__Assignment__
Among the lines below, keep only those from the one containing "𝔼 [exp (− i⟨X1,x∗⟩)] = 𝔼 [exp (− i⟨X2,x∗⟩)] , x∗" through the one containing "2.3. Convergence of Gaussians", and reproduce them exactly.

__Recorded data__
=======
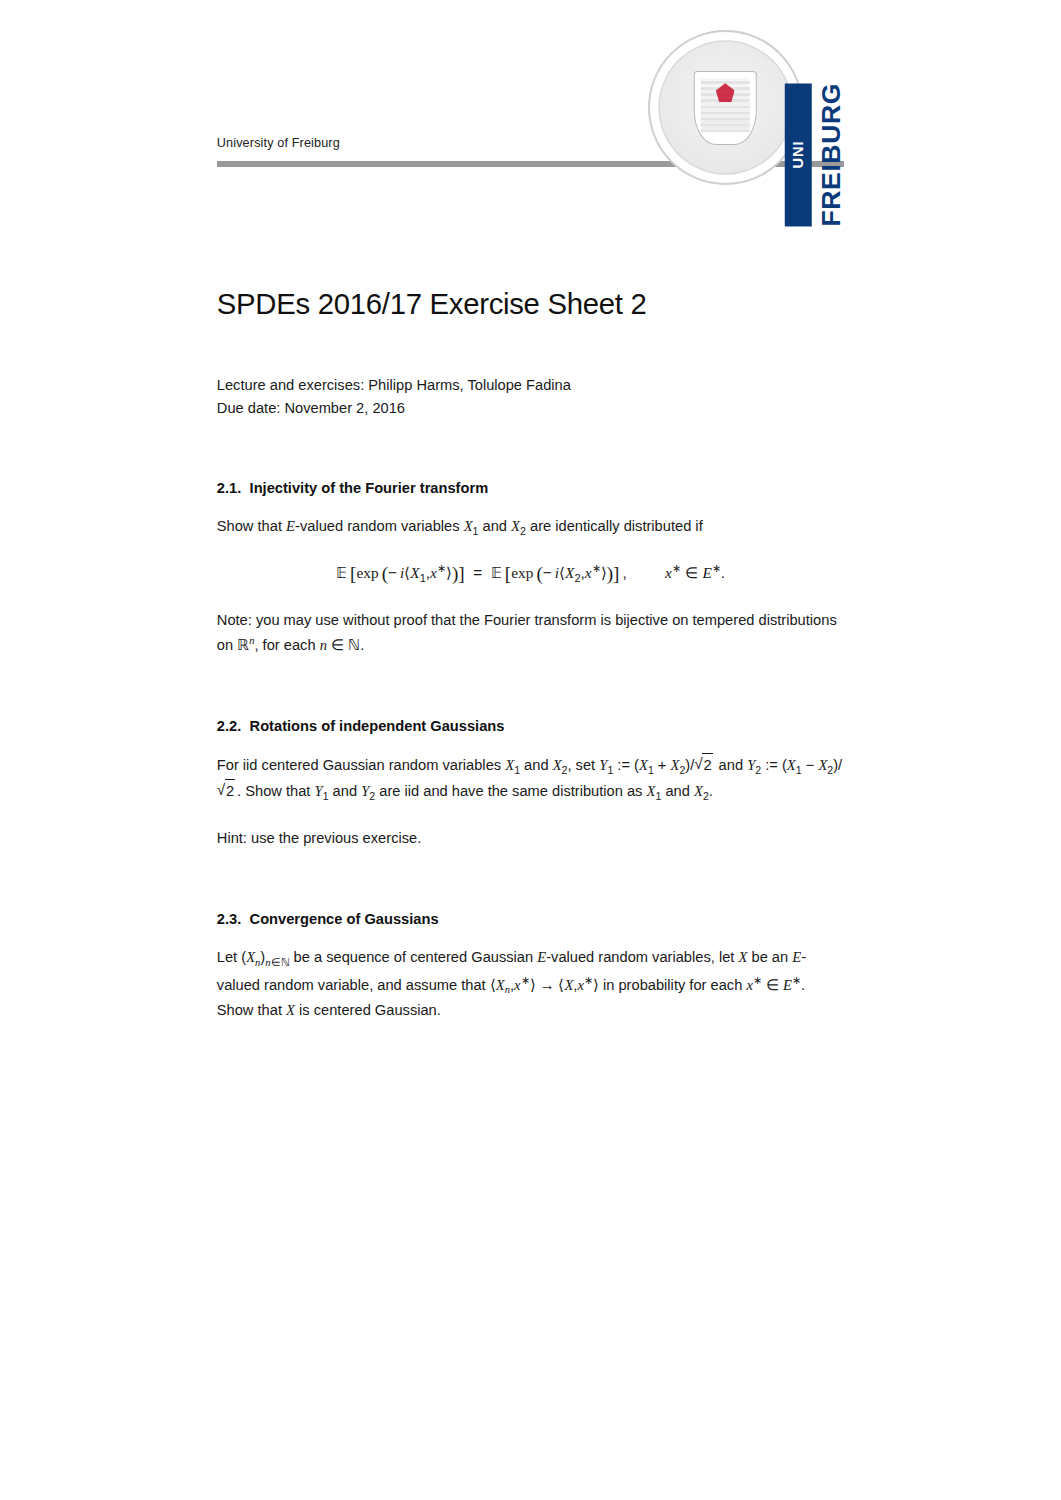University of Freiburg
UNI
FREIBURG
SPDEs 2016/17 Exercise Sheet 2
Lecture and exercises: Philipp Harms, Tolulope Fadina
Due date: November 2, 2016
2.1. Injectivity of the Fourier transform
Show that E-valued random variables X1 and X2 are identically distributed if
𝔼 [exp (− i⟨X1,x∗⟩)] = 𝔼 [exp (− i⟨X2,x∗⟩)] , x∗ ∈ E∗.
Note: you may use without proof that the Fourier transform is bijective on tempered distributions on ℝn, for each n ∈ ℕ.
2.2. Rotations of independent Gaussians
For iid centered Gaussian random variables X1 and X2, set Y1 := (X1 + X2)/2 and Y2 := (X1 − X2)/2. Show that Y1 and Y2 are iid and have the same distribution as X1 and X2.
Hint: use the previous exercise.
2.3. Convergence of Gaussians
Let (Xn)n∈ℕ be a sequence of centered Gaussian E-valued random variables, let X be an E-valued random variable, and assume that ⟨Xn,x∗⟩ → ⟨X,x∗⟩ in probability for each x∗ ∈ E∗. Show that X is centered Gaussian.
=======
__Task output__
𝔼 [exp (− i⟨X1,x∗⟩)] = 𝔼 [exp (− i⟨X2,x∗⟩)] , x∗ ∈ E∗.
Note: you may use without proof that the Fourier transform is bijective on tempered distributions on ℝn, for each n ∈ ℕ.
2.2. Rotations of independent Gaussians
For iid centered Gaussian random variables X1 and X2, set Y1 := (X1 + X2)/2 and Y2 := (X1 − X2)/2. Show that Y1 and Y2 are iid and have the same distribution as X1 and X2.
Hint: use the previous exercise.
2.3. Convergence of Gaussians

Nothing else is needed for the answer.